[REQUIRED ACTION]
Quote the data below in full, minus the images.

Edit tracking data

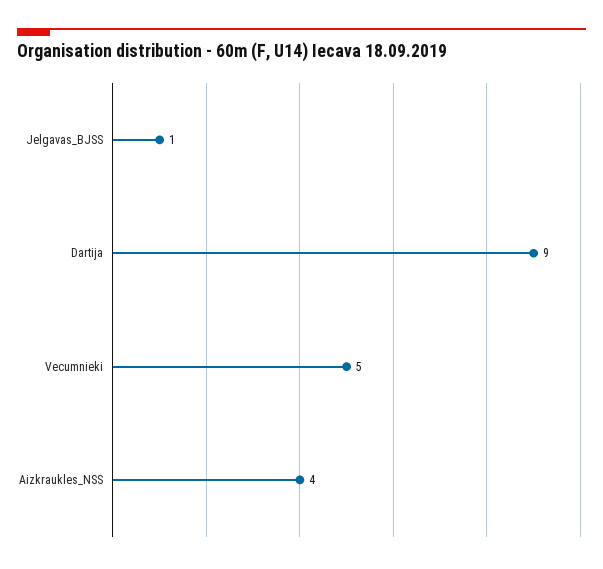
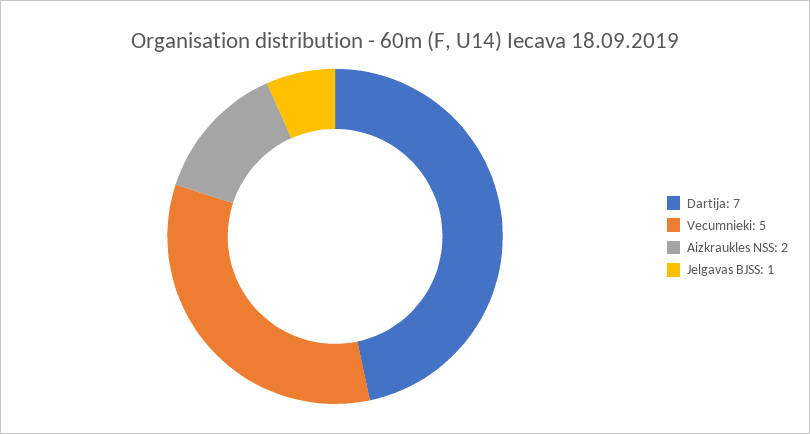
  {
    "Jelgavas_BJSS": 1,
-   "Dartija": 9,
+   "Dartija": 7,
    "Vecumnieki": 5,
-   "Aizkraukles_NSS": 4
+   "Aizkraukles_NSS": 2
  }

[SOLVED PROBLEM]
  {
    "Jelgavas_BJSS": 1,
-   "Dartija": 9,
+   "Dartija": 7,
    "Vecumnieki": 5,
-   "Aizkraukles_NSS": 4
+   "Aizkraukles_NSS": 2
  }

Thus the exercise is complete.